Continuing from my previous post on the calculations to do when conducting Exploratory Data Analysis, in this blog post, I am going to discuss how to use visual to explore our data better.
To reiterate here, the two main benefits of doing a good EDA is:
- Have a good understanding of data quality. We need high quality data to build good models. I told most of my students and trainees that data is never clean. We only get it to a quality level that we can use.
- Gain some quick insights into the project. Understand what are the potential drivers for supervised learning or possible patterns. These insights can be quick-wins to get more buy-in from other stakeholders.
Assumptions: In this discussion, I am assuming that the readers have some background on variables (understand what is Categorical Variable or Continuous Variable) and basic summary statistics such as mean, median, mode and statistical distributions.
In the visual exploration of the data, there are two things we are looking at:
1- Distribution of values in a single variable.
2- Relationship between two variables.
1 — Distribution of Values in a SINGLE Variable
To explore a categorical variable, we can plot a frequency bar chart.
So when we are exploring a single categorical variable, we are looking for the following:
a.-What is the most popular and least popular category?
b.-Are there any values that is not expected to be there?
c.- Is any frequency of certain categories seems lower/higher than expected?
d.- Is there any categorical value that is not supposed to be there?
The questions are meant to check for data quality and if the data can be “trusted” to reflect the reality.
Histogram is the visual that I use to understand the distribution of continuous variable. Before one attempts to create the histogram, the continuous variables need to be binned first (i.e. create bins). For instance, age is continuous and we can bin it into 0–5, 5–10, 10–15… Once we bin it, we plot the frequency of the underlying value in the bin.
There is an art and science to binning actually, and if you do not set the bin’s width carefully, you can missed out important information. For instance, when the bin width is smaller, the distribution may show to be bi-modal (2 or more modes) but when the bin width is large, it becomes single-modal. Thus choose your bin width carefully and preferably start from a smaller bin width.

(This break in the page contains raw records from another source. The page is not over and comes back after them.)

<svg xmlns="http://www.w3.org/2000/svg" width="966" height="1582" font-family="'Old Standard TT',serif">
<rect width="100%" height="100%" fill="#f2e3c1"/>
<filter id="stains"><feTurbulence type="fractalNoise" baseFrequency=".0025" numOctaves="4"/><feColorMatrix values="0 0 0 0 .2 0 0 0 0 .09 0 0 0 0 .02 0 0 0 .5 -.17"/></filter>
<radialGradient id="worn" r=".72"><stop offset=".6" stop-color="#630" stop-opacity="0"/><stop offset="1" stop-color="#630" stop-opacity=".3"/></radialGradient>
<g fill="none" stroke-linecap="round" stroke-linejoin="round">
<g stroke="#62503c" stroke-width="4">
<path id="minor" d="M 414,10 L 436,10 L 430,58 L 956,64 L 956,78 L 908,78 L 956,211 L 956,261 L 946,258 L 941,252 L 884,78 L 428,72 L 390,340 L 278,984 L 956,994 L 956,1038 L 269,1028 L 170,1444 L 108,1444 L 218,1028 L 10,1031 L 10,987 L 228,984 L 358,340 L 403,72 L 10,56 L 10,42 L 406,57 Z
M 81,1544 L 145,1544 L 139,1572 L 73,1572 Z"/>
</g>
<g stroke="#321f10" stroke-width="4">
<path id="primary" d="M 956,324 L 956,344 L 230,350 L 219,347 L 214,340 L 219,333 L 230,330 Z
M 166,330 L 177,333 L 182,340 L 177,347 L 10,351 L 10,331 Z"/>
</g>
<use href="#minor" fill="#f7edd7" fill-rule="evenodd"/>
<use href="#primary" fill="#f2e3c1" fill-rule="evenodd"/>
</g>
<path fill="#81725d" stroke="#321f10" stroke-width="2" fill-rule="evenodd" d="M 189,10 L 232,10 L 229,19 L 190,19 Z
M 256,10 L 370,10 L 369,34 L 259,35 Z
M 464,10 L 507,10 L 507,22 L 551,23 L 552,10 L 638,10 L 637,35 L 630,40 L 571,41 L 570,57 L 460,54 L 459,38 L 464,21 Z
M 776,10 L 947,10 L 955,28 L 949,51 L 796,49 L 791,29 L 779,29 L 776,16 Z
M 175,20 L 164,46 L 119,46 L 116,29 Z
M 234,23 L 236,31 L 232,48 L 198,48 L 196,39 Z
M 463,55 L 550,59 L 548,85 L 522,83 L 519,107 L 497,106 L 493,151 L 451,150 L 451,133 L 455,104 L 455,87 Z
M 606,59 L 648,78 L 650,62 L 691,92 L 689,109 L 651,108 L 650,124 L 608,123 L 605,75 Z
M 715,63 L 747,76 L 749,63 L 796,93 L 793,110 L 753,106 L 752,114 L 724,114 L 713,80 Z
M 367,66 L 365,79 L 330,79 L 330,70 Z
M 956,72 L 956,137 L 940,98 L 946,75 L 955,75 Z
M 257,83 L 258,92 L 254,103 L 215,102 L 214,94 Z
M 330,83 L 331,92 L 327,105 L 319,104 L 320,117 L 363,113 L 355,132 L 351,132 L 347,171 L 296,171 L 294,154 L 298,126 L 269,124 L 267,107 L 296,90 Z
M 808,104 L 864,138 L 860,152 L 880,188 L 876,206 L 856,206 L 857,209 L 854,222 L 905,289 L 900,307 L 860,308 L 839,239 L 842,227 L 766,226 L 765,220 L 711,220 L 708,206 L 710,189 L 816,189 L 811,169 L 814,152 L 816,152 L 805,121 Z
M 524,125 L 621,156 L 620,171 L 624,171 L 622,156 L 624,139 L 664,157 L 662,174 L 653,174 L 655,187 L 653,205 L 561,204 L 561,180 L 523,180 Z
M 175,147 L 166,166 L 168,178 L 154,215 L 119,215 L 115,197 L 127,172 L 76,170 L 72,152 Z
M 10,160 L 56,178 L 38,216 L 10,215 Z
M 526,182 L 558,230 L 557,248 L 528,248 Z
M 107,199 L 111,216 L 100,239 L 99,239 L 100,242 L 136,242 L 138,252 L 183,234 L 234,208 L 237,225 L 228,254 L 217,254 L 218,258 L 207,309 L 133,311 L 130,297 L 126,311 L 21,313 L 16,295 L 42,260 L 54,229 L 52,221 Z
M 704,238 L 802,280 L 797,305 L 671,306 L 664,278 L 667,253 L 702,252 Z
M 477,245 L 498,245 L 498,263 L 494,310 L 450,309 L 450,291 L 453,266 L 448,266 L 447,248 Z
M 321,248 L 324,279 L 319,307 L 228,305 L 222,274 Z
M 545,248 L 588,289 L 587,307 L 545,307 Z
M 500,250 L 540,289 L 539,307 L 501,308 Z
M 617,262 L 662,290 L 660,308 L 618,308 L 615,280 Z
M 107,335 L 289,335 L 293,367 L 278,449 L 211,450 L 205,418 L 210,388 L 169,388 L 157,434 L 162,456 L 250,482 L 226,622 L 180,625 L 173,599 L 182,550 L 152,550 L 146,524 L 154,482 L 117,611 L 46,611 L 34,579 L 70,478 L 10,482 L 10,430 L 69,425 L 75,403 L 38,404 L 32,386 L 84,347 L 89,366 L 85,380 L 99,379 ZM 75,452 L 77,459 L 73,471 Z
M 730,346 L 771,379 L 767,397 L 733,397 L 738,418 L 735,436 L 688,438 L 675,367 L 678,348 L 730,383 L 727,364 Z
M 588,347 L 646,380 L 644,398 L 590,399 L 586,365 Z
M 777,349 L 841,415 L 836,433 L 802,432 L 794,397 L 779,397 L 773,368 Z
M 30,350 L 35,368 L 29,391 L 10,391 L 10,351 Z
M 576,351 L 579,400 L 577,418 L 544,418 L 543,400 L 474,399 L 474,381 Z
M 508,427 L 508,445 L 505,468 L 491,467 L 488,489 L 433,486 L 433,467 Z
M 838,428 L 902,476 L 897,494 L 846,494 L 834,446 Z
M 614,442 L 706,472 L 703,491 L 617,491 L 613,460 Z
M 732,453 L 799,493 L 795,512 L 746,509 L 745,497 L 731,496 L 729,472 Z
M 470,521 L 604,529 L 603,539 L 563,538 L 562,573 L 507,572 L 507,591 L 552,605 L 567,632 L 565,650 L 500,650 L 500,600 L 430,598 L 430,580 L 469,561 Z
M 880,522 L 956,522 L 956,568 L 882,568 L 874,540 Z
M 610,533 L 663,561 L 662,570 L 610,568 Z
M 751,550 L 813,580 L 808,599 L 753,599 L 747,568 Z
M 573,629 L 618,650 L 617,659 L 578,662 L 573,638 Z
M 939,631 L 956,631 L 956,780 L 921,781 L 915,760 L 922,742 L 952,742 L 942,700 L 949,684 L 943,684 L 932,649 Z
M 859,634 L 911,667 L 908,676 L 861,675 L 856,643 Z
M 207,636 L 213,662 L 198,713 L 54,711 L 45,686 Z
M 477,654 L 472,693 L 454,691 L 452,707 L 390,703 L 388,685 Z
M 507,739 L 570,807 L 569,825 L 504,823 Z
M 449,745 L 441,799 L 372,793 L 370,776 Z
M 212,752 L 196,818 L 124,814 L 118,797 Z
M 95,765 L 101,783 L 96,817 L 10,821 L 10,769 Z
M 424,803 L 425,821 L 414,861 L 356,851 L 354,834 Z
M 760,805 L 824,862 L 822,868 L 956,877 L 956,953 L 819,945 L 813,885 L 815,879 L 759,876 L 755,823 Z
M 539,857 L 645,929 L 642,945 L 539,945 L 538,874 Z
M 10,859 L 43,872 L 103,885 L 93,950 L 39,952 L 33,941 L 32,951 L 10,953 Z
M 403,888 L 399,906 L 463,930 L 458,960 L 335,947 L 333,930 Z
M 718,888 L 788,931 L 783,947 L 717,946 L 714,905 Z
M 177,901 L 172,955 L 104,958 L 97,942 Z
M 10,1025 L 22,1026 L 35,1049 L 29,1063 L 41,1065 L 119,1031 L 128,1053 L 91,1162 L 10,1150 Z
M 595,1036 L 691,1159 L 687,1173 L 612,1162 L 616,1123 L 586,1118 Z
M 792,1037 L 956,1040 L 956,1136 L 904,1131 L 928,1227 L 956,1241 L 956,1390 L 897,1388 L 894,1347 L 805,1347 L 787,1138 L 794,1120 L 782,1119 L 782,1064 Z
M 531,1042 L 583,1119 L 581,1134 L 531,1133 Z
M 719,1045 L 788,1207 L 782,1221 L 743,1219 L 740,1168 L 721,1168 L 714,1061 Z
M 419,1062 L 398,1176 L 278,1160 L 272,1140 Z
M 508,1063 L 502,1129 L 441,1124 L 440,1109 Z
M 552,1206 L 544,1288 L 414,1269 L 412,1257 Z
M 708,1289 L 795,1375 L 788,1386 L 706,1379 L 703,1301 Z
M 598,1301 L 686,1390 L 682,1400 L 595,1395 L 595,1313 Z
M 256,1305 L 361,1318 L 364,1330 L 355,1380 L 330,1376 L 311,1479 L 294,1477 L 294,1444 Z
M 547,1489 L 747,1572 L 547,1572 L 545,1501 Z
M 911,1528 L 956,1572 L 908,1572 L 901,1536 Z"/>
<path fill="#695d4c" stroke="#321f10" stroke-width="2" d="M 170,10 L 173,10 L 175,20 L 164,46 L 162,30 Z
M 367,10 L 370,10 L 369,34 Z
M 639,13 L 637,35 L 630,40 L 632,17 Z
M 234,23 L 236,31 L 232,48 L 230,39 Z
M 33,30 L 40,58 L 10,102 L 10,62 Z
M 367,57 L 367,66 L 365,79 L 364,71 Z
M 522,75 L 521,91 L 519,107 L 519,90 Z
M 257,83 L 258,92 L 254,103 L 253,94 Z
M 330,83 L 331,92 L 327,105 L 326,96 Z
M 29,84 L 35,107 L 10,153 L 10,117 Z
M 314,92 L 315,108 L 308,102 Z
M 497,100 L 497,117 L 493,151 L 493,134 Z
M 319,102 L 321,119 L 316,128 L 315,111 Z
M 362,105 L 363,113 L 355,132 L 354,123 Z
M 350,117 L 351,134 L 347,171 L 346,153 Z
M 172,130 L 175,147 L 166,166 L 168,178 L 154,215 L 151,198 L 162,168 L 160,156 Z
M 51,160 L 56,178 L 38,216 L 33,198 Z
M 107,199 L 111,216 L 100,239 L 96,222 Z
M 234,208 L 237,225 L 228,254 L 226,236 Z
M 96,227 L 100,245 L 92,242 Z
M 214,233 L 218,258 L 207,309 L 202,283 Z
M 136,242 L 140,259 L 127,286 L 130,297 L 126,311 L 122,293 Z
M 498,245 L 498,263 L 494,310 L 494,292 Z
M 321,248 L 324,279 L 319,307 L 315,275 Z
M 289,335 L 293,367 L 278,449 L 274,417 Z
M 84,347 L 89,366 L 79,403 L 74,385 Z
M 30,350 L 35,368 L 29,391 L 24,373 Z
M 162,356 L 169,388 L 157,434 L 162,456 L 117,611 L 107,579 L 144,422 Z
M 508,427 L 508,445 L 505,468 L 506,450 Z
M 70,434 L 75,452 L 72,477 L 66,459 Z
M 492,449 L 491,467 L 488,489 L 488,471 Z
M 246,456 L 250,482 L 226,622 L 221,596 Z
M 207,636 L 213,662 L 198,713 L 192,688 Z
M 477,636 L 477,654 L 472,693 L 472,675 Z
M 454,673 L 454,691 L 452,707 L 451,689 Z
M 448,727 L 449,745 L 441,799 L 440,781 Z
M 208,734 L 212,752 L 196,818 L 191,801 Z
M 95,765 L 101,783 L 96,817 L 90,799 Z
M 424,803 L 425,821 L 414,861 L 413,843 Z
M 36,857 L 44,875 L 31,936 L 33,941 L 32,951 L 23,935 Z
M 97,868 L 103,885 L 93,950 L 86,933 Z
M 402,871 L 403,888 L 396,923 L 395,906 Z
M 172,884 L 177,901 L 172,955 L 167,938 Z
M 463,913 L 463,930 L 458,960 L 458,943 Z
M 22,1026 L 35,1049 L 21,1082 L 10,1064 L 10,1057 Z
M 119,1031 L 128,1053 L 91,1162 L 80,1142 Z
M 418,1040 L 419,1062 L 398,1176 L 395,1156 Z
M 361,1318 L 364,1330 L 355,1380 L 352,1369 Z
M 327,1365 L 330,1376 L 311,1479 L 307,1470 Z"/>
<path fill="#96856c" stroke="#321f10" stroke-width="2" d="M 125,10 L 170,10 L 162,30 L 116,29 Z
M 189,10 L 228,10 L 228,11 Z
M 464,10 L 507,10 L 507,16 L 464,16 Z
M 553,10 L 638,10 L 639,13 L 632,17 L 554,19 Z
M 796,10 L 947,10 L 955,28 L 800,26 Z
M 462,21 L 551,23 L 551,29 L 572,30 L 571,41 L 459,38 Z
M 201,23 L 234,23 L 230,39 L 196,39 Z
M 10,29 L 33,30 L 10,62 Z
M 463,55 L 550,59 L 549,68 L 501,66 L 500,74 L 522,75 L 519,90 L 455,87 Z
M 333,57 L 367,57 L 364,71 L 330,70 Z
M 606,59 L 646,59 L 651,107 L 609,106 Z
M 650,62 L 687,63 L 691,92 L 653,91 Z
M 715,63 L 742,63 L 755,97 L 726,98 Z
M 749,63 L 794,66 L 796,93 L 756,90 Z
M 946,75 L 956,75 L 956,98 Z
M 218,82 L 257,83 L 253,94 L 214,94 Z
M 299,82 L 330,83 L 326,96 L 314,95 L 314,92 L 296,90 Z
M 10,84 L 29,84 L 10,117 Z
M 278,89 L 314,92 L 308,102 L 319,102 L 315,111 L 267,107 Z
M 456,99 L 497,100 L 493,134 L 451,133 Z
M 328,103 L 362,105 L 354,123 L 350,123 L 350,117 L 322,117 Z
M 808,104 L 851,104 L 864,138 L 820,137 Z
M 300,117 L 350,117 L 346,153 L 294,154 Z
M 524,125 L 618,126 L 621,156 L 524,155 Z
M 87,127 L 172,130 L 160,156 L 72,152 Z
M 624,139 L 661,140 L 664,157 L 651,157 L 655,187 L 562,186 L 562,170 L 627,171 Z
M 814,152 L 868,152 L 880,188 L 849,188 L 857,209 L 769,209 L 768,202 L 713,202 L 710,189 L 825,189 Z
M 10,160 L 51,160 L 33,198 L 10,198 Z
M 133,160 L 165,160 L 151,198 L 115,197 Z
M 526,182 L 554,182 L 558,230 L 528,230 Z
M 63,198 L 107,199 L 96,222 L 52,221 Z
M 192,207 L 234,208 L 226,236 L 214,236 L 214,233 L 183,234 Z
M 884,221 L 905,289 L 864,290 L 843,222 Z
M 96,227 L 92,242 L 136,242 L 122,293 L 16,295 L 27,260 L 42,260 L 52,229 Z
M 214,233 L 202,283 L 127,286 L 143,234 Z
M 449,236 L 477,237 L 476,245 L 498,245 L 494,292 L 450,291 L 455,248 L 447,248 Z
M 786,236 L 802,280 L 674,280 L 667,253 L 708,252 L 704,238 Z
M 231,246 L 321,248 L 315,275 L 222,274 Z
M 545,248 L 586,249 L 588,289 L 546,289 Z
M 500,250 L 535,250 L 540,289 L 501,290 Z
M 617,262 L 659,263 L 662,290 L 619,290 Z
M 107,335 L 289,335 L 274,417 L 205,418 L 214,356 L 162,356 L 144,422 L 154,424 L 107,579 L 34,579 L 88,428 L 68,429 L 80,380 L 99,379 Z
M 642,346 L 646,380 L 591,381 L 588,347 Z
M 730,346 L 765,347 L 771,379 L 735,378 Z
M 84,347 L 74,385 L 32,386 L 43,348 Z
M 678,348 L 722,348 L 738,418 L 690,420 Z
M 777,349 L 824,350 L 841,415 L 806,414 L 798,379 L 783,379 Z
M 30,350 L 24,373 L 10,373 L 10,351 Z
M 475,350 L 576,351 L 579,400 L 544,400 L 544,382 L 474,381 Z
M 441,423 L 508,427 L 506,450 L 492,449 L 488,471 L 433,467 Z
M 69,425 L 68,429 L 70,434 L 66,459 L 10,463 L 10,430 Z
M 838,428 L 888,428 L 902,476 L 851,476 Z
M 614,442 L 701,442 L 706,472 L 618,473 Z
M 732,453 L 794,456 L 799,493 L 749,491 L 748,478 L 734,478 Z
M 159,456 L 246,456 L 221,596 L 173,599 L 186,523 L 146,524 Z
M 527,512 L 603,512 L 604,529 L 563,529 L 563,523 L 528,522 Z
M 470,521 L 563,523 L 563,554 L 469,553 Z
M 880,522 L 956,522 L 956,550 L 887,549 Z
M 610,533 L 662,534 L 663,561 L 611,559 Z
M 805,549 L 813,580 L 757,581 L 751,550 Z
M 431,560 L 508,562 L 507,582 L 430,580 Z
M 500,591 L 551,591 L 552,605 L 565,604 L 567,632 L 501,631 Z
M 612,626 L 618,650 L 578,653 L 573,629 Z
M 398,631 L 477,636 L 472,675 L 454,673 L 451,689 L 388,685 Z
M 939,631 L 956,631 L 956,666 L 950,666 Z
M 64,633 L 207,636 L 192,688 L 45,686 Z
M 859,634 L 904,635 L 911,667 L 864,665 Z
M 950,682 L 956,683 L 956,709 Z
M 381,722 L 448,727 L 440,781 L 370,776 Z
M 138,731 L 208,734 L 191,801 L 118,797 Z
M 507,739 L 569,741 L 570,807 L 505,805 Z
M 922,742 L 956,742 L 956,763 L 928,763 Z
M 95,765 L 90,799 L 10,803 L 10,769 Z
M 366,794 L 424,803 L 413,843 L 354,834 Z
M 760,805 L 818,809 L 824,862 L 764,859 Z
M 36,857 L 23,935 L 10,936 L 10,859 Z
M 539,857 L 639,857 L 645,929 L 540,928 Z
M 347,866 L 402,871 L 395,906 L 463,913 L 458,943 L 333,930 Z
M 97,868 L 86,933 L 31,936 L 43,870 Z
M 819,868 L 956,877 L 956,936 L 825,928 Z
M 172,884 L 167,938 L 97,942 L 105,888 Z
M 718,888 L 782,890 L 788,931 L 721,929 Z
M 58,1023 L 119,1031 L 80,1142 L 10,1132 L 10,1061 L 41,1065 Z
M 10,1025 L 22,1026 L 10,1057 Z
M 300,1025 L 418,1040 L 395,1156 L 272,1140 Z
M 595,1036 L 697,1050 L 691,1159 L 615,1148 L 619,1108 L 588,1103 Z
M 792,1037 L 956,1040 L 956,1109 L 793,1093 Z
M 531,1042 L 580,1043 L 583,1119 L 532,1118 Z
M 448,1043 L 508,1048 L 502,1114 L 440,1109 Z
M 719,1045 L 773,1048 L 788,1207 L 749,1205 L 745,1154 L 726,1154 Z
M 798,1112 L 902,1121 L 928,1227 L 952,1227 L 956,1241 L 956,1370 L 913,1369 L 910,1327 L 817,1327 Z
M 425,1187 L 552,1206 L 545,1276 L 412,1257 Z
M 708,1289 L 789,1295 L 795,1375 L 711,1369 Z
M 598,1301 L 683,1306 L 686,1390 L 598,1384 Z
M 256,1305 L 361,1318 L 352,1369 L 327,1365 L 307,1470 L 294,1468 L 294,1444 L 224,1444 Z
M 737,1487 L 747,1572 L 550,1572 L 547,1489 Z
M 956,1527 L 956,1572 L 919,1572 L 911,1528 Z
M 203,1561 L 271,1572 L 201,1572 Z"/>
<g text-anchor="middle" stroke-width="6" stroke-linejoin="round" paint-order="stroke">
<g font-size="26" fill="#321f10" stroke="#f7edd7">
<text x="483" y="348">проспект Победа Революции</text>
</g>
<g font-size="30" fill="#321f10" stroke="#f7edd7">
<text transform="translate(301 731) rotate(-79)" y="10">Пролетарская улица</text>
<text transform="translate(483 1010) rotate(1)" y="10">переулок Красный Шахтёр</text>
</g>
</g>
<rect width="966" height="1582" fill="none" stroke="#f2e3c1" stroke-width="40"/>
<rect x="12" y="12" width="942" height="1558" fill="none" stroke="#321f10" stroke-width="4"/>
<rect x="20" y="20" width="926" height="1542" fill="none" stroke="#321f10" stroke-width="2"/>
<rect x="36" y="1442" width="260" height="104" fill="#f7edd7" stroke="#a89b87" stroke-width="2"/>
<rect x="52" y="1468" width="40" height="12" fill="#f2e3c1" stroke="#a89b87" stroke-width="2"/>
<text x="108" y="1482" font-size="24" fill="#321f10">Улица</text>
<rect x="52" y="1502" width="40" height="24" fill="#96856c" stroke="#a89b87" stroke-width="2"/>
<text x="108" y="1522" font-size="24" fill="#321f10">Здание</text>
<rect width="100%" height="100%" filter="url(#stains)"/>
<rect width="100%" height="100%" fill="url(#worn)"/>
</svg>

From the visual, we are looking at the skew-ness and kurtosis. The skew-ness is very important especially if you are going to use it as a feature or target for your regression models, as there is an assumption that the features and target is normally distributed to get BLUE (Best Linear Unbiased Estimate) of the coefficient/parameters. Doing the histogram, allows for better planning of data cleaning later on.
2 — Relationship Between Two Variables
Categorical vs Categorical
To understand the relationship between two categorical variables, meaning which unique groups has the largest size, we can use a heat-map with each categorical variable as the rows and columns and the frequency of each group represented by the size of the rectangle or square. Example below:
The questions that you asked about heat-map is similar to those that you asked for the frequency bar chart (mentioned above). It is to see the interaction of the different categorical value and also whether the numbers presented makes sense or not and if it does not, what is the reason for it and is the reason reasonable.
Usually by asking the right questions and matching it with expectations, more non-data discoveries can be made like when a marketing campaign was conducted, and who is the target market for the last month etc. You can discover a lot about your business from it.
Continuous vs Continuous
Scatter plots are great visual tools to looking at the relationship between two continuous variables. What you are looking for is how the data points are positioned across the plane/graph. Questions that you asked are for instance:
a.- How are the data points distributed in the 2-D plane? Do they form a pattern/line?
b.- What kind of relationship between the two continuous variable? Positive or negative? Linear or non-linear (quadratic or cubic)?
c.- Are there clusters/groups of them? Are they distinct, far apart from each other or they are quite close? What are the characteristics of these clusters?
No doubt we can use correlation to find out if the two continuous variables have positive or negative relationship but it will never reveal the full details of the relationship without having a look at the scatter plot.
Another advantage of scatter plot is that it allows we humans to digest very large amount of data. Imagine the data that is used to create the above scatter plot has increase by another 5000 observations, and thus we add in another 5000 data points to the above scatter plot. Most of us will still be able to discern if there is a relationship and the kind of relationship the two continuous variables has.
Continuous vs Categorical
To look at the relationship between continuous and categorical variable, we have the box plot to help us with that. Questions that can be asked are:
a.- Which category has the highest mean/media?
b.- Which category is normally distributed and which is not?
c.- Which category has a wider range and distribution?
d.- Which category hast outliers?
e.- Distribution (left-skewed or right skewed) for each category?
Box plots becomes easier to read and interpret with lots of practice thus for those that started out can be a small hurdle to overcome. The more challenging box plots to read and interpret are those that has many unique categorical values. This is where the box plot gets wider and it can be difficult to make comparison between two categorical values/groups. Suggestion is to use filters to make the box plot “smaller” so that comparison can be made easily.
The purpose of writing these two posts on Exploratory Data Analysis (EDA), non-visual and visual, is to help anyone who is looking to do better on their EDA, so that they can build robust machine learning models that are useful for their organization.